Rethinking diversity
By By Craig Ziemba / guest columnist
June 8, 2003
I walked into the break room after returning to my civilian career this week and noticed the latest company newsletter was devoted to the celebration of diversity. Glossy pictures of happy employees were carefully arranged black, white, yellow, red, boy, girl, boy, girl to ensure that the company played no favorites. That's fine with me.
In the corresponding articles, however, the newsletter appeared to be a tortured attempt to see how many times the words multicultural and diversity could be used in a sentence. We were encouraged to increase our awareness of those who are different from ourselves by learning about their cultures and religions. Recommended activities included attending multicultural festivals and watching ethnic movies and plays.
While reading the newsletter, though, I couldn't help but wonder if we aren't creating more problems than we're solving by emphasizing what makes us different rather than what makes us alike.
Continually focusing on our various ethnicities defeats the purpose of the American motto, E plurubus unum ("Out of many, one") and reduces our society into a jumbled collection of tribes competing for cultural domination. Our ancestors may have come from all over the world; they may be all different colors; but they became one people. Our common trait has become a love of freedom.
Dream of
a better life
Where you came from isn't half as important as where you're going. I don't love or respect a person any more or less if his ancestors came from Africa, Malaysia, El Salvador or England. What matters is whether he shares the American dream of passing on a better life to his children and is willing to work for it. Being American isn't a color; it's a mindset of freedom and individual moral responsibility.
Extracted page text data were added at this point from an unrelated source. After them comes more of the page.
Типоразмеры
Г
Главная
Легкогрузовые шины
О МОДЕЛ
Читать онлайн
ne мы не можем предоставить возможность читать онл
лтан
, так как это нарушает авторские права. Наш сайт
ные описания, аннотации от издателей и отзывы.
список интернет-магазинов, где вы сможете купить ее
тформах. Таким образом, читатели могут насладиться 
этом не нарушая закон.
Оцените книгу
There's really no need to classify Americans as Hispanic, African or European. I don't consider myself to be a Polish-American even though my nose (and my IQ) tells where grandpa came from. I'm just an American, no more and no less. My heritage is European, but my home and my heart are American to the core.
Some people harbor a longing for their "mother country" like lost children looking for a biological parent. That may be a part of a natural curiosity, and there's nothing wrong with that. But I've traveled all over the world and I'm pretty sure there's not a single adopted American who would trade places with with his biological brother on any other continent.
Blessed
Let's be honest, the poor in America would be considered wealthy anywhere in Asia, Africa, or South America. Here all Americans have the opportunity to succeed. We have been blessed.
What concerns me about the recent fad of multiculturalism, however, is that no nation ever succeeded by pulling itself apart. Without a common culture, a common language and common ideals, we will cease to be a people with a common future.
America's experiment with freedom and democracy survived wars and economic depression, but it cannot survive the polarization of our people along ethnic and racial lines.
Martin Luther King's dream of a world where people will be judged not by the color of their skin, but by the content of their character is deeply rooted in the American dream. America's future rests not on our race or our past, but on our hopes for tomorrow.
Craig Ziemba is a pilot who lives in Meridian.